PASSAGE TO READ
-----
New Territory
I hope that my sporadic attention to this blog will become more regular as I begin to solve a rather vexing puzzle that I created for myself a few months ago. I signed up at the community college for a course called Web Programming with PHP and MySQL so that I could work toward developing computer applications that would promote my contructivist pedagogy. The course, taught by Chris Lott, was actually part of the impetus to begin this blog in the first place. I was in over my head with the programming, but I learned quite a bit about a number of things related to HTML, PHP, and relational databases.
One of the course requirements was to develop a project. True to form, I took on a rather large challenge to create an online writers workshop. I was successful in getting it to display and edit student writing, and sorting it according to categories, but I bonked on the admin part of the application. This is a critical area for two reasons. There is a need for absolute control over publication since I’m working with little kids who might write about all kinds of personal stuff that would not belong on the internet. It also has to be dead simple to administer.
-----
PARTS OF THE EXERCISE
1 > In the blog post about the online writers workshop, who taught the course called Web Programming with PHP and MySQL?
2 > Write the next part of the blog post about the online writers workshop, picking up after its final sentence.
-----
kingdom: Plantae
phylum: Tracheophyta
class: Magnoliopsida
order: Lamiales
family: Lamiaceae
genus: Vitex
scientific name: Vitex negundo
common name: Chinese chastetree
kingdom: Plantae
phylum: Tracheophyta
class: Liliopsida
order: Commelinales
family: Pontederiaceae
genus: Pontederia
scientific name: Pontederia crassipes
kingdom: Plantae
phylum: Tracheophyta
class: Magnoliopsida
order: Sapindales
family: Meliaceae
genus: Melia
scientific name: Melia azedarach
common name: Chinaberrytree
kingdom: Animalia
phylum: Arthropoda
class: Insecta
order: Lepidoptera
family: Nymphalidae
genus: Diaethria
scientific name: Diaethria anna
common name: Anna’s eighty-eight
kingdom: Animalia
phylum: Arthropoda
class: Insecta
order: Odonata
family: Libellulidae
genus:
-----
PER-TASK OUTPUTS
1 > Chris Lott

2 >
The course took up most of my free time and a fair amount of my waking hours at work were devoted to thinking about the innumerable problems that were being presented to me. I am not, and will never be, a computer programmer. But I believe that I could work with an existing program, or reverse engineer something to suit my needs. Since the last several months have been framed by the feeling that I just “got off the boat” so to speak with regards to web technologies, I should mention that I also discovered content mangagement systems (being previously unaware of their existence) and recognized their potential usefulness for educational purposes. I would like to give kids tools that are simple enough for them to create, publish, and share multimedia texts. So I have been learning PHP and hunting for a CMS that might be customized to do the job. The problem (is there only one?) is that these tools are for the most part too complex for the average elementary school teacher, or student, to manage to use. My job, then, is to simplify something so that even a kindergartener could use it. Not a simple task!
At the risk of working on my writers workshop project and possibly only achieving what might be the poorly executed recreation of the wheel, I decided to look around at the available open source content management systems built with PHP and MySQL. I’ve loaded Drupal, e107, Mambo, Moodle, phpslash, and PostNuke onto my old iMac and played with them all. I think they are all too complex for what I have in mind right now.
So…I found the WordPress Wiki plugins page and am exploring the possibilities there. I like the wiki support pages because the community is large and active. I am also less intimidated to begin hacking on a program that uses only 13 database tables, as opposed to Moodle-the most extreme example from my list- with 97 tables. I gave up on Moodle when I discovered that there were no blogs and the journals module was not accessible to guests or even other class members. I don’t think elementary kids are going to jump right into a forum and start responding to each other in print. They don’t operate like that. If using and writing plugins for WordPress becomes a fruitful avenue, the functionality of this blog site should also begin to increase.
As it stands, I need to learn a lot more about the entire domain of social software. I’m taking a course from Chris on that very topic beginning a few weeks from now!